Double Integral

A double integral returns the volume of a Bivariate Function, similar to how a normal integral returns the area of a function.

Definition §

Let $f(x,y)$ be a bivariate function. Then the volume, $V$ of $f$ is equal to :

$$V=\iint f(x,y)\text{d}x\text{d}y=\iint f(x,y)\text{d}A$$

• $A$ is the area of a region ($\text{d}x\text{d}y$).

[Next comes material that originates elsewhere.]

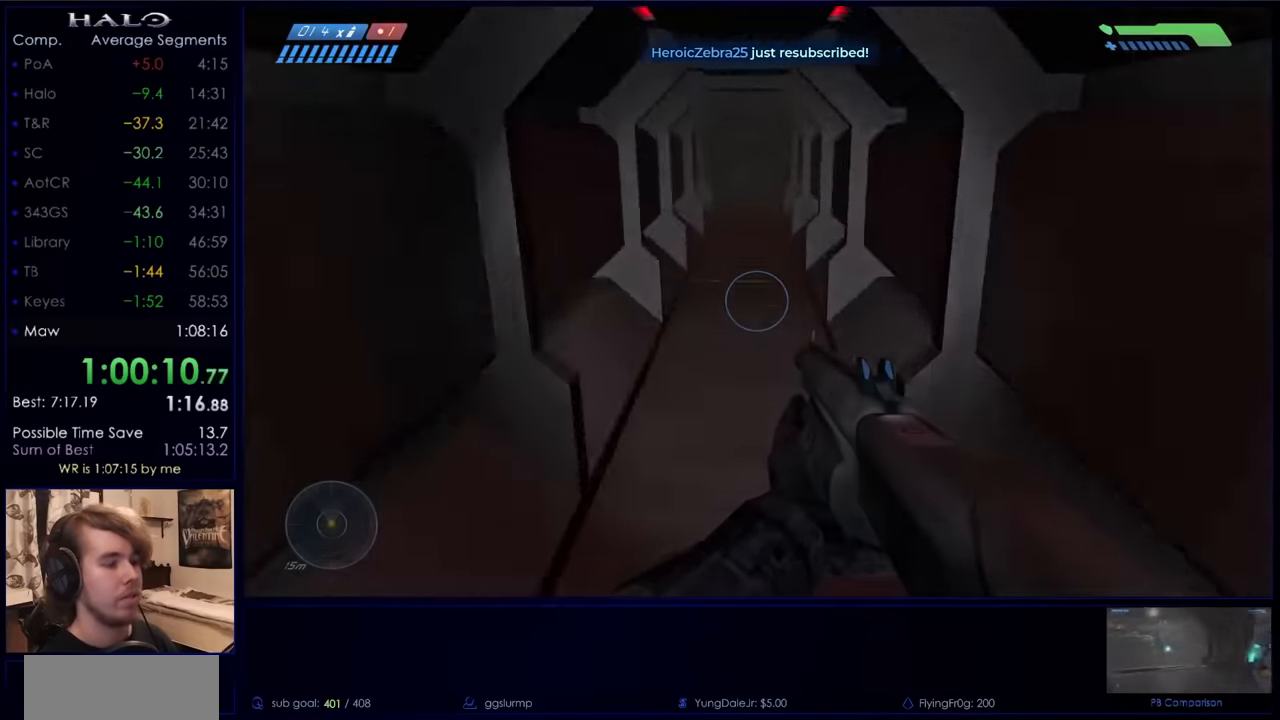
{"keys": ["w"], "mouse": [], "events": []}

Literally $\text{d}x$ multiplied by $\text{d}y$.

In definite form:

$$V={\iint }_{D}f(x,y)\text{d}A={\int }_c^d{\int }_a^{b}f(x,y)\text{d}x\text{d}y$$

• $D$ is the domain rectangle, and can be represented as $[a,b]\times [c,d]$, which is equivalent to $a\le x\le b$ and $c\le y\le d$.

Fubini’s Theorem §

Let f : ${\mathbb{R}}^2\to \mathbb{R}$ be a continuous function over the domain $D=[a,b]\times [c,d]$. Then:

$$\int {\int }_{D}f(x,y)\text{d}A=\int \int f(x,y)\text{d}x\text{d}y=\int \int f(x,y)\text{d}y\text{d}x$$

I.e. the order of integration does not matter.

Fubini’s theorem makes integration a lot easier, in some cases.